Task input:
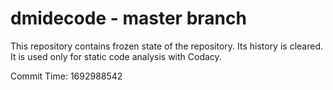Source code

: # dmidecode - master branch

This repository contains frozen state of the repository.
Its history is cleared. It is used only for static code
analysis with Codacy.

Commit Time: 1692988542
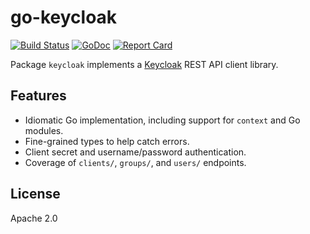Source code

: # go-keycloak

[![Build Status](https://travis-ci.org/airmap/go-keycloak.svg?branch=master)](https://travis-ci.org/airmap/go-keycloak)
[![GoDoc](https://godoc.org/github.com/airmap/go-keycloak?status.svg)](https://godoc.org/github.com/airmap/go-keycloak)
[![Report Card](https://goreportcard.com/badge/github.com/airmap/go-keycloak)](https://goreportcard.com/report/github.com/airmap/go-keycloak)

Package `keycloak` implements a [Keycloak](https://www.keycloak.org/) REST API
client library.

## Features

* Idiomatic Go implementation, including support for `context` and Go modules.
* Fine-grained types to help catch errors.
* Client secret and username/password authentication.
* Coverage of `clients/`, `groups/`, and `users/` endpoints.

## License

Apache 2.0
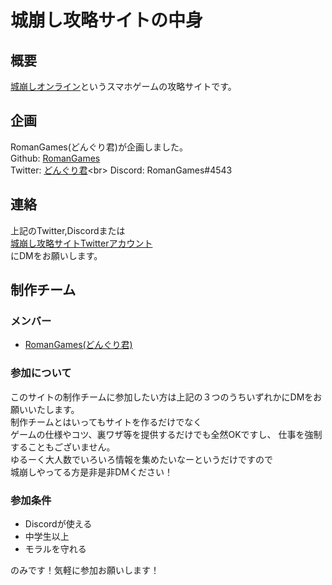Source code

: # 城崩し攻略サイトの中身



## 概要

[城崩しオンライン](https://castle0.goodroid.co.jp/)というスマホゲームの攻略サイトです。



## 企画

RomanGames(どんぐり君)が企画しました。<br>
Github: [RomanGames](https://github.com/RomanGames)<br>
Twitter: [どんぐり君](https://twitter.com/Programmer___)<br>
Discord: RomanGames#4543



## 連絡

上記のTwitter,Discordまたは<br>
[城崩し攻略サイトTwitterアカウント](https://twitter.com/SiroKuzusiGuide)<br>
にDMをお願いします。



## 制作チーム


### メンバー

- [RomanGames(どんぐり君)](https://twitter.com/Programmer___)


### 参加について

このサイトの制作チームに参加したい方は上記の３つのうちいずれかにDMをお願いいたします。<br>
制作チームとはいってもサイトを作るだけでなく<br>
ゲームの仕様やコツ、裏ワザ等を提供するだけでも全然OKですし、<nr>
仕事を強制することもございません。<br>
ゆるーく大人数でいろいろ情報を集めたいなーというだけですので<br>
城崩しやってる方是非是非DMください！


### 参加条件

- Discordが使える
- 中学生以上
- モラルを守れる

のみです！気軽に参加お願いします！<br>
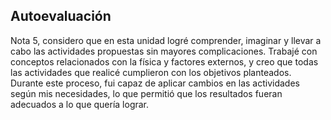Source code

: ## Autoevaluación
Nota 5, considero que en esta unidad logré comprender, imaginar y llevar a cabo las actividades propuestas sin mayores complicaciones. Trabajé con conceptos relacionados con la física y factores externos, 
y creo que todas las actividades que realicé cumplieron con los objetivos planteados. Durante este proceso, fui capaz de aplicar cambios en las actividades según mis necesidades, lo que permitió que los resultados 
fueran adecuados a lo que quería lograr.
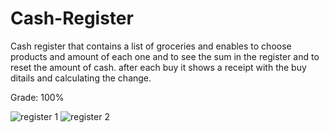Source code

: # Cash-Register
Cash register that contains a list of groceries and enables to choose products and amount of each one and to see the sum in the register and to reset the amount of cash. after each buy it shows a receipt with the buy ditails and calculating the change. 


Grade: 100%


![register 1](https://github.com/tehilakiper/Cash-Register/assets/109146074/6a560fa8-f41e-46dd-9f3d-316c03339e99)
![register 2](https://github.com/tehilakiper/Cash-Register/assets/109146074/52c9fcb4-2017-42aa-90a1-2048a83a2f6e)
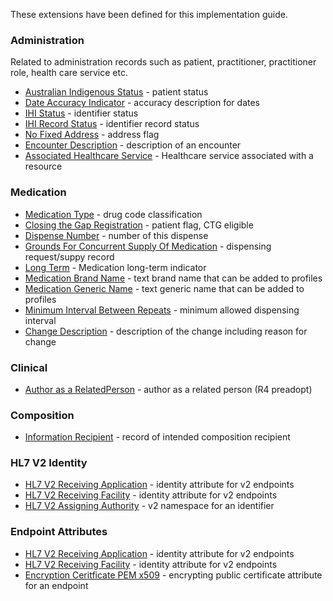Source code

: 
These extensions have been defined for this implementation guide.

### Administration
Related to administration records such as patient, practitioner, practitioner role, health care service etc.
* [Australian Indigenous Status](StructureDefinition-indigenous-status.html) - patient status
* [Date Accuracy Indicator](StructureDefinition-date-accuracy-indicator.html) - accuracy description for dates
* [IHI Status](StructureDefinition-ihi-status.html) - identifier status 
* [IHI Record Status](StructureDefinition-ihi-record-status.html) - identifier record status 
* [No Fixed Address](StructureDefinition-no-fixed-address.html) - address flag
* [Encounter Description](StructureDefinition-encounter-description.html) - description of an encounter
* [Associated Healthcare Service](StructureDefinition-associated-healthcareservice.html) - Healthcare service associated with a resource

### Medication
* [Medication Type](StructureDefinition-medication-type.html) - drug code classification
* [Closing the Gap Registration](StructureDefinition-closing-the-gap-registration.html) - patient flag, CTG eligible
* [Dispense Number](StructureDefinition-dispense-number.html) - number of this dispense
* [Grounds For Concurrent Supply Of Medication](StructureDefinition-grounds-for-concurrent-supply.html) - dispensing request/suppy record 
* [Long Term](StructureDefinition-medication-long-term.html) - Medication long-term indicator
* [Medication Brand Name](StructureDefinition-medication-brand-name.html) - text brand name that can be added to profiles
* [Medication Generic Name](StructureDefinition-medication-generic-name.html) - text generic name that can be added to profiles
* [Minimum Interval Between Repeats](StructureDefinition-minimum-interval-between-repeats.html) - minimum allowed dispensing interval
* [Change Description](StructureDefinition-change-description.html) - description of the change including reason for change

### Clinical
* [Author as a RelatedPerson](StructureDefinition-author-related-person.html) - author as a related person (R4 preadopt)

### Composition
* [Information Recipient](StructureDefinition-information-recipient.html) - record of intended composition recipient


### HL7 V2 Identity
* [HL7 V2 Receiving Application](StructureDefinition-au-receivingapplication.html) - identity attribute for v2 endpoints
* [HL7 V2 Receiving Facility](StructureDefinition-au-receivingfacility.html) - identity attribute for v2 endpoints
* [HL7 V2 Assigning Authority](StructureDefinition-au-assigningauthority.html) - v2 namespace for an identifier


### Endpoint Attributes
* [HL7 V2 Receiving Application](StructureDefinition-au-receivingapplication.html) - identity attribute for v2 endpoints
* [HL7 V2 Receiving Facility](StructureDefinition-au-receivingfacility.html) - identity attribute for v2 endpoints
* [Encryption Ceritficate PEM x509](StructureDefinition-encryption-certificate-pem-x509.html) - encrypting public certificate attribute for an endpoint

Problem: Leaving out the pictures, output each line above exactly as it is.

Response area:
Source code

: # dmidecode - master branch

This repository contains frozen state of the repository.
Its history is cleared. It is used only for static code
analysis with Codacy.

Commit Time: 1692988542
Source code

: # go-keycloak

[![Build Status](https://travis-ci.org/airmap/go-keycloak.svg?branch=master)](https://travis-ci.org/airmap/go-keycloak)
[![GoDoc](https://godoc.org/github.com/airmap/go-keycloak?status.svg)](https://godoc.org/github.com/airmap/go-keycloak)
[![Report Card](https://goreportcard.com/badge/github.com/airmap/go-keycloak)](https://goreportcard.com/report/github.com/airmap/go-keycloak)

Package `keycloak` implements a [Keycloak](https://www.keycloak.org/) REST API
client library.

## Features

* Idiomatic Go implementation, including support for `context` and Go modules.
* Fine-grained types to help catch errors.
* Client secret and username/password authentication.
* Coverage of `clients/`, `groups/`, and `users/` endpoints.

## License

Apache 2.0
Source code

: # 城崩し攻略サイトの中身



## 概要

[城崩しオンライン](https://castle0.goodroid.co.jp/)というスマホゲームの攻略サイトです。



## 企画

RomanGames(どんぐり君)が企画しました。<br>
Github: [RomanGames](https://github.com/RomanGames)<br>
Twitter: [どんぐり君](https://twitter.com/Programmer___)<br>
Discord: RomanGames#4543



## 連絡

上記のTwitter,Discordまたは<br>
[城崩し攻略サイトTwitterアカウント](https://twitter.com/SiroKuzusiGuide)<br>
にDMをお願いします。



## 制作チーム


### メンバー

- [RomanGames(どんぐり君)](https://twitter.com/Programmer___)


### 参加について

このサイトの制作チームに参加したい方は上記の３つのうちいずれかにDMをお願いいたします。<br>
制作チームとはいってもサイトを作るだけでなく<br>
ゲームの仕様やコツ、裏ワザ等を提供するだけでも全然OKですし、<nr>
仕事を強制することもございません。<br>
ゆるーく大人数でいろいろ情報を集めたいなーというだけですので<br>
城崩しやってる方是非是非DMください！


### 参加条件

- Discordが使える
- 中学生以上
- モラルを守れる

のみです！気軽に参加お願いします！<br>
Source code

: ## Autoevaluación
Nota 5, considero que en esta unidad logré comprender, imaginar y llevar a cabo las actividades propuestas sin mayores complicaciones. Trabajé con conceptos relacionados con la física y factores externos, 
y creo que todas las actividades que realicé cumplieron con los objetivos planteados. Durante este proceso, fui capaz de aplicar cambios en las actividades según mis necesidades, lo que permitió que los resultados 
fueran adecuados a lo que quería lograr.
Source code

: # Cash-Register
Cash register that contains a list of groceries and enables to choose products and amount of each one and to see the sum in the register and to reset the amount of cash. after each buy it shows a receipt with the buy ditails and calculating the change. 


Grade: 100%


![register 1](https://github.com/tehilakiper/Cash-Register/assets/109146074/6a560fa8-f41e-46dd-9f3d-316c03339e99)
![register 2](https://github.com/tehilakiper/Cash-Register/assets/109146074/52c9fcb4-2017-42aa-90a1-2048a83a2f6e)
Source code

: 
These extensions have been defined for this implementation guide.

### Administration
Related to administration records such as patient, practitioner, practitioner role, health care service etc.
* [Australian Indigenous Status](StructureDefinition-indigenous-status.html) - patient status
* [Date Accuracy Indicator](StructureDefinition-date-accuracy-indicator.html) - accuracy description for dates
* [IHI Status](StructureDefinition-ihi-status.html) - identifier status 
* [IHI Record Status](StructureDefinition-ihi-record-status.html) - identifier record status 
* [No Fixed Address](StructureDefinition-no-fixed-address.html) - address flag
* [Encounter Description](StructureDefinition-encounter-description.html) - description of an encounter
* [Associated Healthcare Service](StructureDefinition-associated-healthcareservice.html) - Healthcare service associated with a resource

### Medication
* [Medication Type](StructureDefinition-medication-type.html) - drug code classification
* [Closing the Gap Registration](StructureDefinition-closing-the-gap-registration.html) - patient flag, CTG eligible
* [Dispense Number](StructureDefinition-dispense-number.html) - number of this dispense
* [Grounds For Concurrent Supply Of Medication](StructureDefinition-grounds-for-concurrent-supply.html) - dispensing request/suppy record 
* [Long Term](StructureDefinition-medication-long-term.html) - Medication long-term indicator
* [Medication Brand Name](StructureDefinition-medication-brand-name.html) - text brand name that can be added to profiles
* [Medication Generic Name](StructureDefinition-medication-generic-name.html) - text generic name that can be added to profiles
* [Minimum Interval Between Repeats](StructureDefinition-minimum-interval-between-repeats.html) - minimum allowed dispensing interval
* [Change Description](StructureDefinition-change-description.html) - description of the change including reason for change

### Clinical
* [Author as a RelatedPerson](StructureDefinition-author-related-person.html) - author as a related person (R4 preadopt)

### Composition
* [Information Recipient](StructureDefinition-information-recipient.html) - record of intended composition recipient


### HL7 V2 Identity
* [HL7 V2 Receiving Application](StructureDefinition-au-receivingapplication.html) - identity attribute for v2 endpoints
* [HL7 V2 Receiving Facility](StructureDefinition-au-receivingfacility.html) - identity attribute for v2 endpoints
* [HL7 V2 Assigning Authority](StructureDefinition-au-assigningauthority.html) - v2 namespace for an identifier


### Endpoint Attributes
* [HL7 V2 Receiving Application](StructureDefinition-au-receivingapplication.html) - identity attribute for v2 endpoints
* [HL7 V2 Receiving Facility](StructureDefinition-au-receivingfacility.html) - identity attribute for v2 endpoints
* [Encryption Ceritficate PEM x509](StructureDefinition-encryption-certificate-pem-x509.html) - encrypting public certificate attribute for an endpoint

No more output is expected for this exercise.